Mark down the name of the gene (generally three letters in lower case and one in uppercase). From the protein record, there is a link to the genome record, which has a “graphics” interface.
Not all genomes are equally well annotated and you might have to search for a genome that is well annotated. One good example is Escherichia fergusonii ATCC 35469
Challenge 2.3.3
- How far is this gene (and possible copies) from the origin of replication?
- How is it oriented with respect to replication?
What genes are reliable markers for the origin of replication? Can you find a paper about that? Now can you find that gene in the genome above?
What is the dnaA gene doing?
Task 2.4 (optional): Explore the synteny functions of the STRING database
We are interested in genes that are normally located next to each other, and their taxonomic breadth.
Open the STRING database (https://string-db.org/). Search for the Shiga toxin-encoding genes in bacteria.
Challenge 2.4.1
- Can you find the Shiga toxin-coding genes in Escherichia coli K-12?
- Do you find the same strain as above?
Challenge 2.4.2
Can you tell on what chromosomal feature these genes are located?
What genes are located next to these genes?
What is a lysogenic phage?
Feel free to explore the different functions of the database. What do the different links in the network mean? What happens if you remove the least reliable interaction sources (i.e. text mining and databases?
Now modify the settings to keep only Neighborhood as edges. Go back to the Viewers tab. Search for the other gene discussed above, tufA, do the same as for stx1, and compare the results.
Challenge 2.4.3
- How many genes are co-localized with stx1?
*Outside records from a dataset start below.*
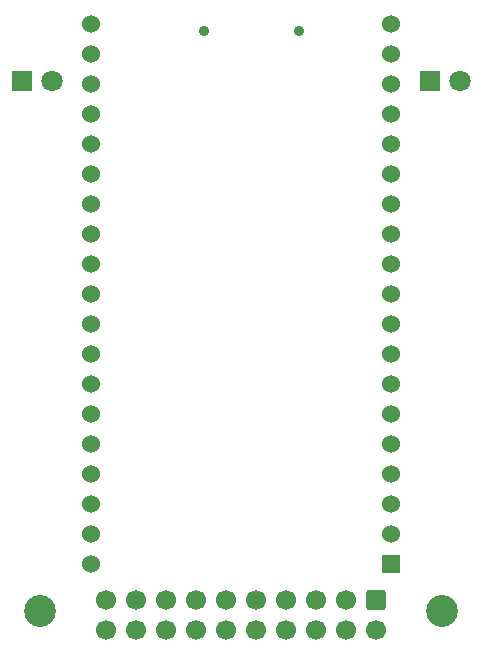
<source format=gbr>
%TF.GenerationSoftware,KiCad,Pcbnew,7.0.9*%
%TF.CreationDate,2024-01-05T00:29:13-06:00*%
%TF.ProjectId,FujiApple-DevKit-IDC-20,46756a69-4170-4706-9c65-2d4465764b69,1.0*%
%TF.SameCoordinates,Original*%
%TF.FileFunction,Soldermask,Bot*%
%TF.FilePolarity,Negative*%
%FSLAX46Y46*%
G04 Gerber Fmt 4.6, Leading zero omitted, Abs format (unit mm)*
G04 Created by KiCad (PCBNEW 7.0.9) date 2024-01-05 00:29:13*
%MOMM*%
%LPD*%
G01*
G04 APERTURE LIST*
G04 Aperture macros list*
%AMRoundRect*
0 Rectangle with rounded corners*
0 $1 Rounding radius*
0 $2 $3 $4 $5 $6 $7 $8 $9 X,Y pos of 4 corners*
0 Add a 4 corners polygon primitive as box body*
4,1,4,$2,$3,$4,$5,$6,$7,$8,$9,$2,$3,0*
0 Add four circle primitives for the rounded corners*
1,1,$1+$1,$2,$3*
1,1,$1+$1,$4,$5*
1,1,$1+$1,$6,$7*
1,1,$1+$1,$8,$9*
0 Add four rect primitives between the rounded corners*
20,1,$1+$1,$2,$3,$4,$5,0*
20,1,$1+$1,$4,$5,$6,$7,0*
20,1,$1+$1,$6,$7,$8,$9,0*
20,1,$1+$1,$8,$9,$2,$3,0*%
G04 Aperture macros list end*
%ADD10R,1.530000X1.530000*%
%ADD11C,1.530000*%
%ADD12C,2.700000*%
%ADD13RoundRect,0.250000X-0.600000X0.600000X-0.600000X-0.600000X0.600000X-0.600000X0.600000X0.600000X0*%
%ADD14C,1.700000*%
%ADD15R,1.800000X1.800000*%
%ADD16C,1.800000*%
%ADD17C,0.900000*%
G04 APERTURE END LIST*
D10*
%TO.C,U4*%
X167462200Y-123180000D03*
D11*
X167462200Y-120640000D03*
X167462200Y-118100000D03*
X167462200Y-115560000D03*
X167462200Y-113020000D03*
X167462200Y-110480000D03*
X167462200Y-107940000D03*
X167462200Y-105400000D03*
X167462200Y-102860000D03*
X167462200Y-100320000D03*
X167462200Y-97780000D03*
X167462200Y-95240000D03*
X167462200Y-92700000D03*
X167462200Y-90160000D03*
X167462200Y-87620000D03*
X167462200Y-85080000D03*
X167462200Y-82540000D03*
X167462200Y-80000000D03*
X167462200Y-77460000D03*
X142062200Y-77460000D03*
X142062200Y-80000000D03*
X142062200Y-82540000D03*
X142062200Y-85080000D03*
X142062200Y-87620000D03*
X142062200Y-90160000D03*
X142062200Y-92700000D03*
X142062200Y-95240000D03*
X142062200Y-97780000D03*
X142062200Y-100320000D03*
X142062200Y-102860000D03*
X142062200Y-105400000D03*
X142062200Y-107940000D03*
X142062200Y-110480000D03*
X142062200Y-113020000D03*
X142062200Y-115560000D03*
X142062200Y-118100000D03*
X142062200Y-120640000D03*
X142062200Y-123180000D03*
%TD*%
D12*
%TO.C,H2*%
X171831000Y-127127000D03*
%TD*%
D13*
%TO.C,J1*%
X166203000Y-126238000D03*
D14*
X166203000Y-128778000D03*
X163663000Y-126238000D03*
X163663000Y-128778000D03*
X161123000Y-126238000D03*
X161123000Y-128778000D03*
X158583000Y-126238000D03*
X158583000Y-128778000D03*
X156043000Y-126238000D03*
X156043000Y-128778000D03*
X153503000Y-126238000D03*
X153503000Y-128778000D03*
X150963000Y-126238000D03*
X150963000Y-128778000D03*
X148423000Y-126238000D03*
X148423000Y-128778000D03*
X145883000Y-126238000D03*
X145883000Y-128778000D03*
X143343000Y-126238000D03*
X143343000Y-128778000D03*
%TD*%
D12*
%TO.C,H1*%
X137795000Y-127127000D03*
%TD*%
D15*
%TO.C,D1*%
X170815000Y-82296000D03*
D16*
X173355000Y-82296000D03*
%TD*%
D17*
%TO.C,P1*%
X159686800Y-78000000D03*
X151686800Y-78000000D03*
%TD*%
D15*
%TO.C,D2*%
X136271000Y-82296000D03*
D16*
X138811000Y-82296000D03*
%TD*%
M02*

</source>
- What are the functions of these?
Challenge 2.4.4
- How many genes are co-localized with tufA?
- What are the functions of the gene?
- Does the function correlate with the taxonomic breadth of the gene?
For both genes, select the Neighborhood viewer.
Challenge 2.4.5
- How taxonomically widespread are the stx1, respectively tufA genes?
- How conserved is the gene order for these two genes?
Key Points
- NCBI website is very, very comprehensive
- The Entrez cross-referencing system helps retrieving links bits of data of different type.